Start
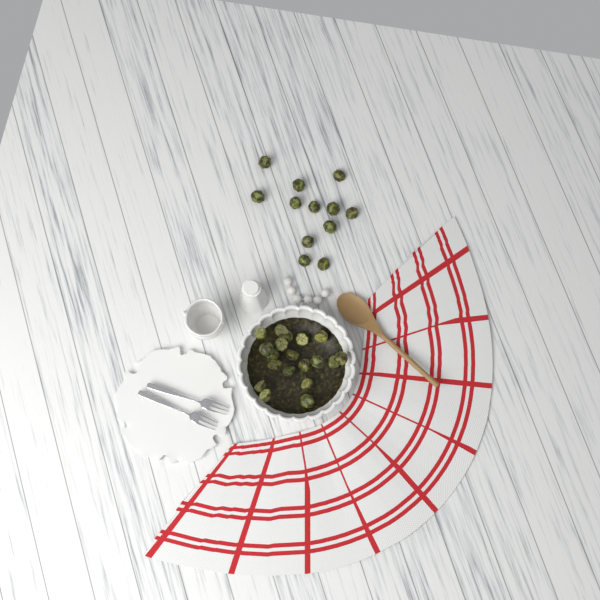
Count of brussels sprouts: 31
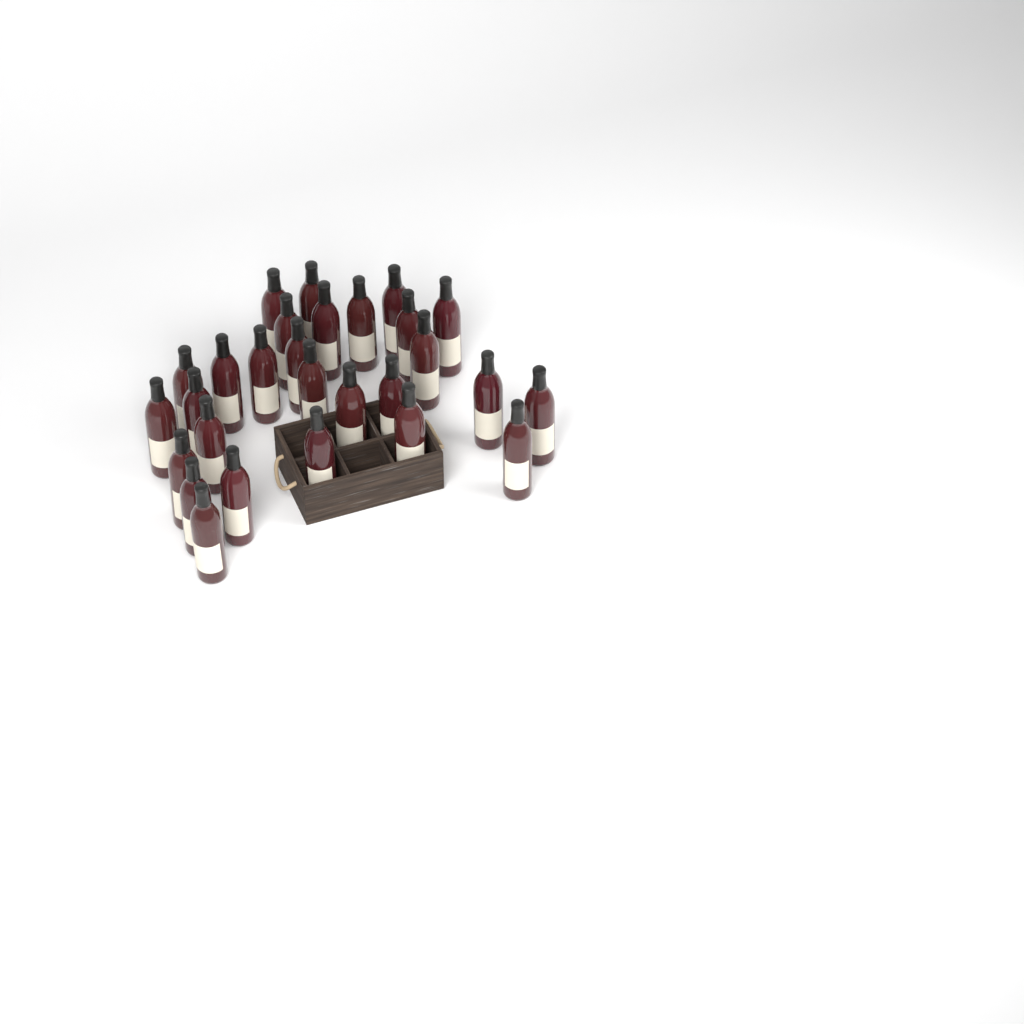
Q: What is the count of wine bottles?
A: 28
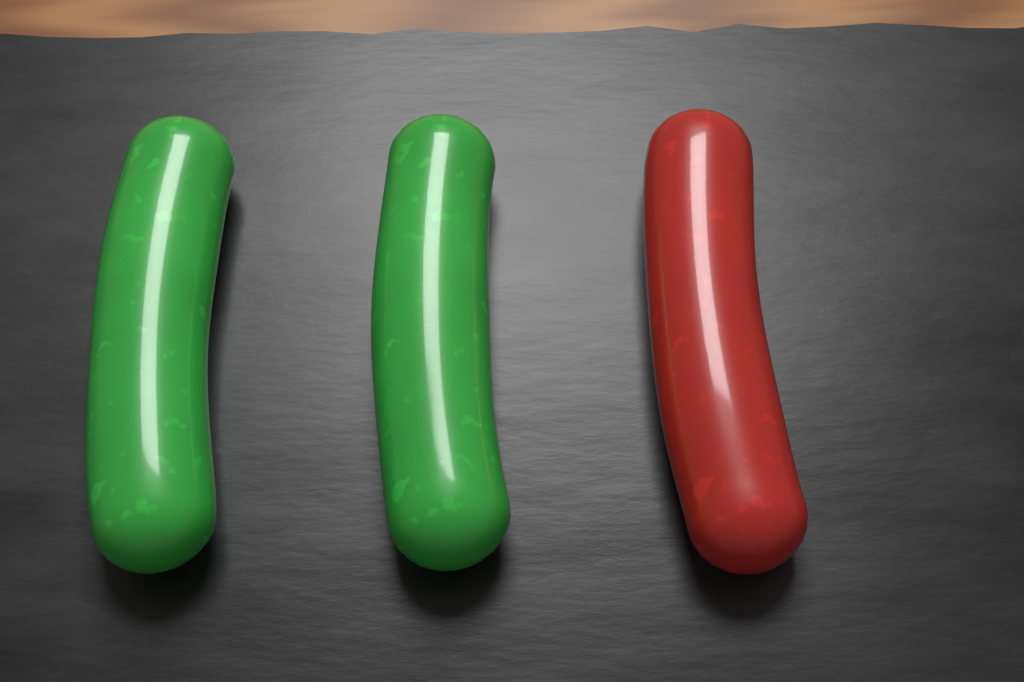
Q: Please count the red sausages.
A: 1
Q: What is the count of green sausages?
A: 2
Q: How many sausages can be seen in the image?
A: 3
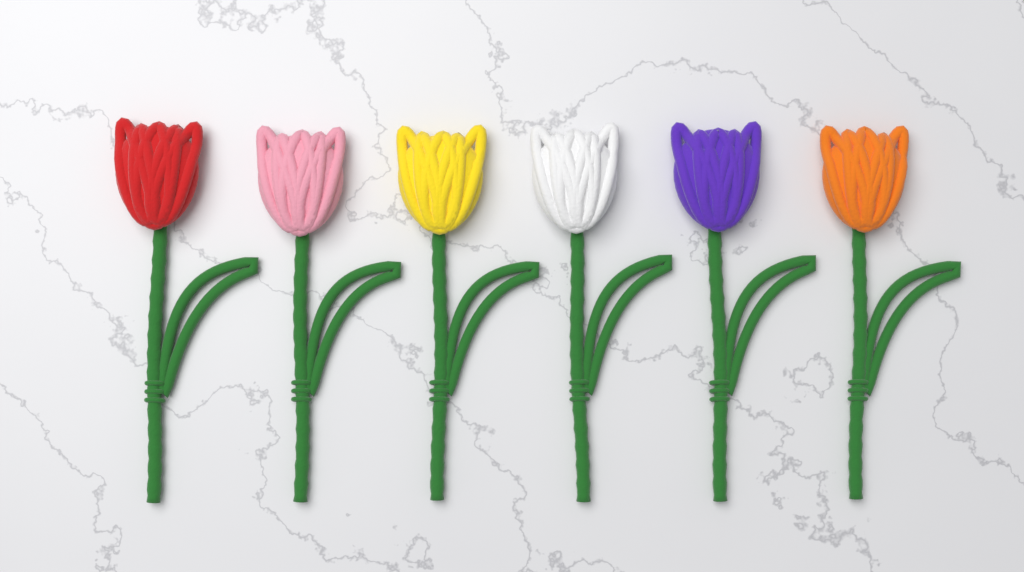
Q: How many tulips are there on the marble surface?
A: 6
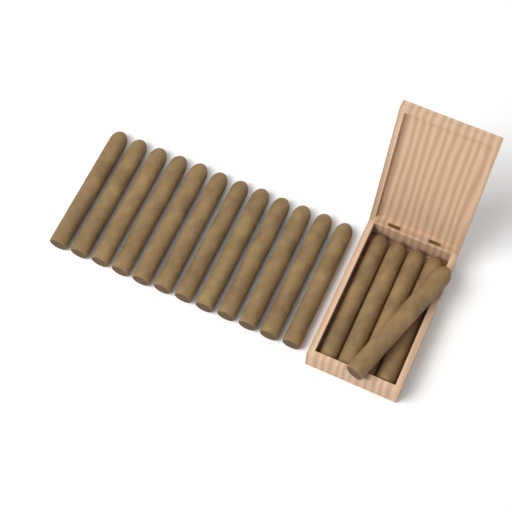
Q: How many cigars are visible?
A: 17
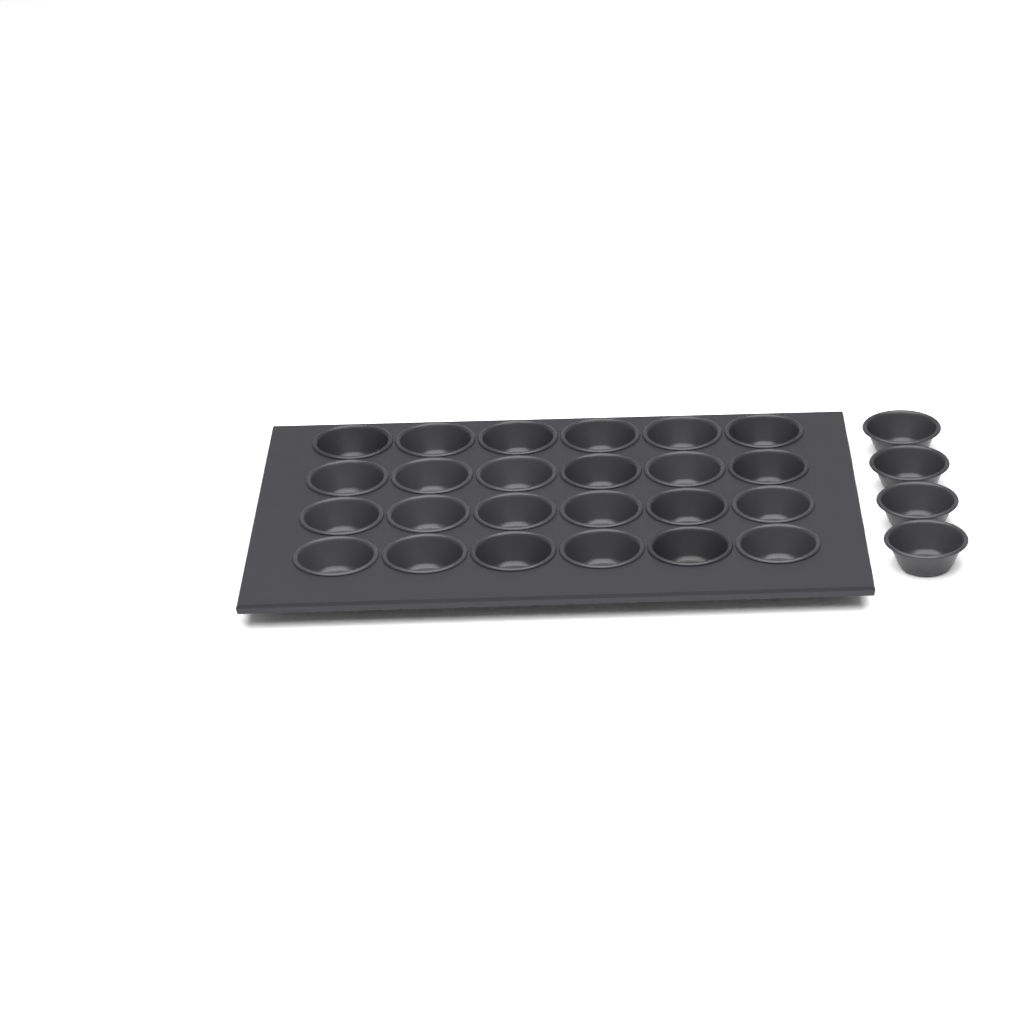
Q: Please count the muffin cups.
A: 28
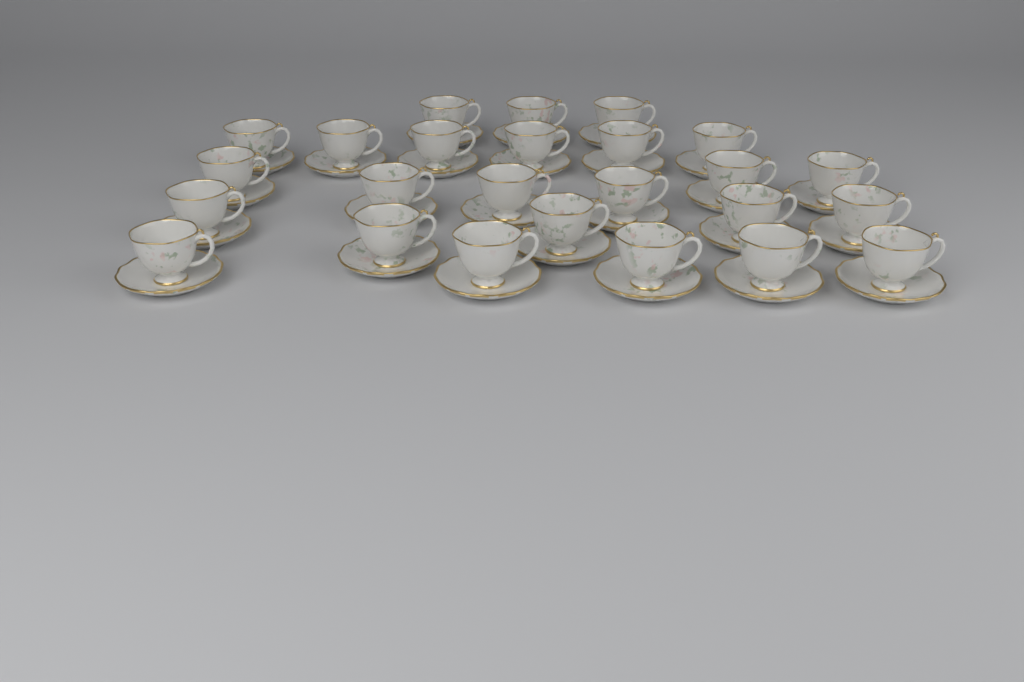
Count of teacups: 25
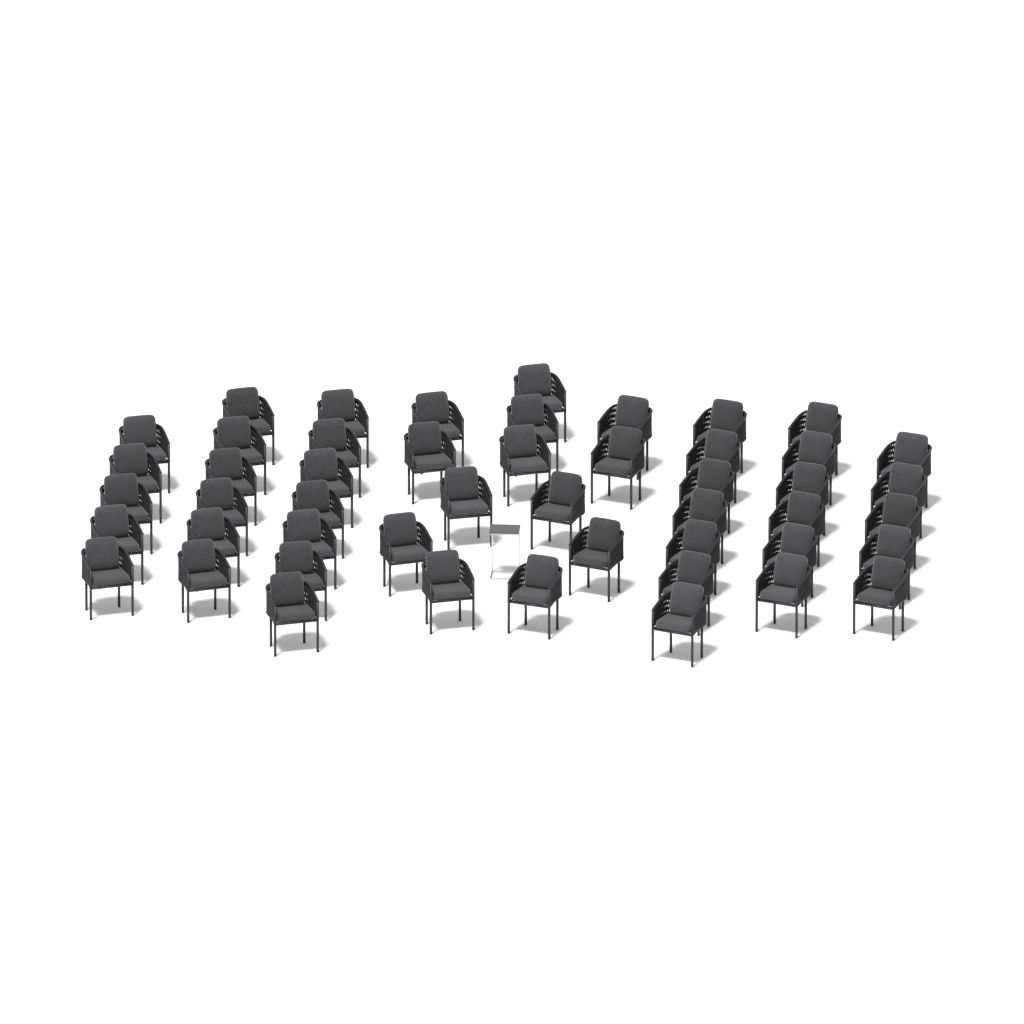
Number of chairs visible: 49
End
• [Exercise task] Please retype every item above word for word, leaving out the pictures.

• [Solution for this exercise]
Count of brussels sprouts: 31
Q: What is the count of wine bottles?
A: 28
Q: Please count the red sausages.
A: 1
Q: What is the count of green sausages?
A: 2
Q: How many sausages can be seen in the image?
A: 3
Q: How many tulips are there on the marble surface?
A: 6
Q: How many cigars are visible?
A: 17
Q: Please count the muffin cups.
A: 28
Count of teacups: 25
Number of chairs visible: 49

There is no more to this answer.